Entering edit mode
5.0 years ago
restless.v2
▴
30
Dear all, I am dealing with ultra deep sequencing for virus search in environmental sample. What value of % total reads mapped is considered to be good in this kind of analysis?
I explain better: in RNA-Seq a value of 70% total reads mapped is considered a mark of good alignment. In my current analysis for virus amplicon I have only 1.79% of total reads mapped. Consensus sequence is perfect.
My concern is if actually 98% of the reads are crap or contaminant in this kind of environmental sample. What do you think about?
By definition environmental samples are going to contain things that may never have been previously seen so there is no % value that one could decide as good/bad metric.
In general 70% of reads mapping would be acceptable alignment with a known genome but one would want to go higher.

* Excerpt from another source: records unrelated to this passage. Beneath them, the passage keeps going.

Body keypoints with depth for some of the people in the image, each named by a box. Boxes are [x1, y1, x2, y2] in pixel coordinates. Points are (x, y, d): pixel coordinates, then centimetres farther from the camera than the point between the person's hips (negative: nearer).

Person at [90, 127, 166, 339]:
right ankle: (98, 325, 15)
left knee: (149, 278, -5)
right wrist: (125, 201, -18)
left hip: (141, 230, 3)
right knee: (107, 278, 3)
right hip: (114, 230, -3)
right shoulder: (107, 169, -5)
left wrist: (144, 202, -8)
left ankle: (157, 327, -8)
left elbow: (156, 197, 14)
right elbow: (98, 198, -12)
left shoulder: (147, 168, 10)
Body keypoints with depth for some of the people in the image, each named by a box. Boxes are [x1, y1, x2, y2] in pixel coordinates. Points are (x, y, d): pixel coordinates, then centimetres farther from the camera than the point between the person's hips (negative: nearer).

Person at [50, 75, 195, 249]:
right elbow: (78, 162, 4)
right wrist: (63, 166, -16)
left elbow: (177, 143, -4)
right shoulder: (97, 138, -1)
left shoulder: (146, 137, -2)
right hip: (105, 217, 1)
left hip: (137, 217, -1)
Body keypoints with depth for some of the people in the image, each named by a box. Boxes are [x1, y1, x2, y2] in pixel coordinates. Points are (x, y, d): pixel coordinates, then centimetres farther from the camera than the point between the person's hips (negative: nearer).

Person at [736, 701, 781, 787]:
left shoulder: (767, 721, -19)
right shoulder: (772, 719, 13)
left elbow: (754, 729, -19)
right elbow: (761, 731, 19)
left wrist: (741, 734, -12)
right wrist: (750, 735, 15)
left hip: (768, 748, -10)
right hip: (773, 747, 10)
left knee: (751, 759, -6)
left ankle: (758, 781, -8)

Is that 1.79% value for a single virus or all known viral genomes in NCBI? If former then that is all you probably have. If latter then you have a very small fraction of reads mapping to known viral sequence.
It's for a single virus. Thank you
What kind of experiment are you doing here? Are you trying to enrich this specific virus?

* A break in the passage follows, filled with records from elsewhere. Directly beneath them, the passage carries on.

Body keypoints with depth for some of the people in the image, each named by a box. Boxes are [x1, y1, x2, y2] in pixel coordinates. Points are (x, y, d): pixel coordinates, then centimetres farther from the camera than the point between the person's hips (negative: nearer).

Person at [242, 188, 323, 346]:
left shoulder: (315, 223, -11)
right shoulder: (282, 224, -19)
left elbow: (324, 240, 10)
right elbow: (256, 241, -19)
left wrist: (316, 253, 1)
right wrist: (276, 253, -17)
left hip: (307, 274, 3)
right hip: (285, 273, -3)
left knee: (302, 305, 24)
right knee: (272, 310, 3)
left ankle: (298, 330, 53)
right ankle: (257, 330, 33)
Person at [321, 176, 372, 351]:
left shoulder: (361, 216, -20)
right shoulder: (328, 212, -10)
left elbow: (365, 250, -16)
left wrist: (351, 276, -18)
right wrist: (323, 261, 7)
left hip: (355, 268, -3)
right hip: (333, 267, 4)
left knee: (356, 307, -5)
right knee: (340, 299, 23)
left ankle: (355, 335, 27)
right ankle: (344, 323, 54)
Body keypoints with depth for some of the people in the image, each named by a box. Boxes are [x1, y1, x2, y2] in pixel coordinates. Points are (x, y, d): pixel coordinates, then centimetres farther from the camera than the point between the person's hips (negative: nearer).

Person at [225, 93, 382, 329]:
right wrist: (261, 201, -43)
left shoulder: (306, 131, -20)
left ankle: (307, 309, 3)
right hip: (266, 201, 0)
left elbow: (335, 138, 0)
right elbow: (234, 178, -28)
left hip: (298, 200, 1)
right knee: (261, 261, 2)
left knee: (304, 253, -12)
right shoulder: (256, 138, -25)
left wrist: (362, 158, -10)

Virus signal is already enriched with PCR for amplicon of interest (HEV ORF2). Thus my concern about that 1.79% In any case target amplicon was not shown on gel as PCR result, then the hypothesis of very low copy number and NGS investigation. 1.79% could be coherent with a very low signal, so low to fail gel display?
I think it depends... primer design is crucial is this kind of experiments. If you designed a primer specifically for one type of virus and specifically used that virus as a reference in sounds low.
Maybe it is an option to do some otu clustering on your data and blast some high abundant otus. It can give you a insight of the unmapped reads.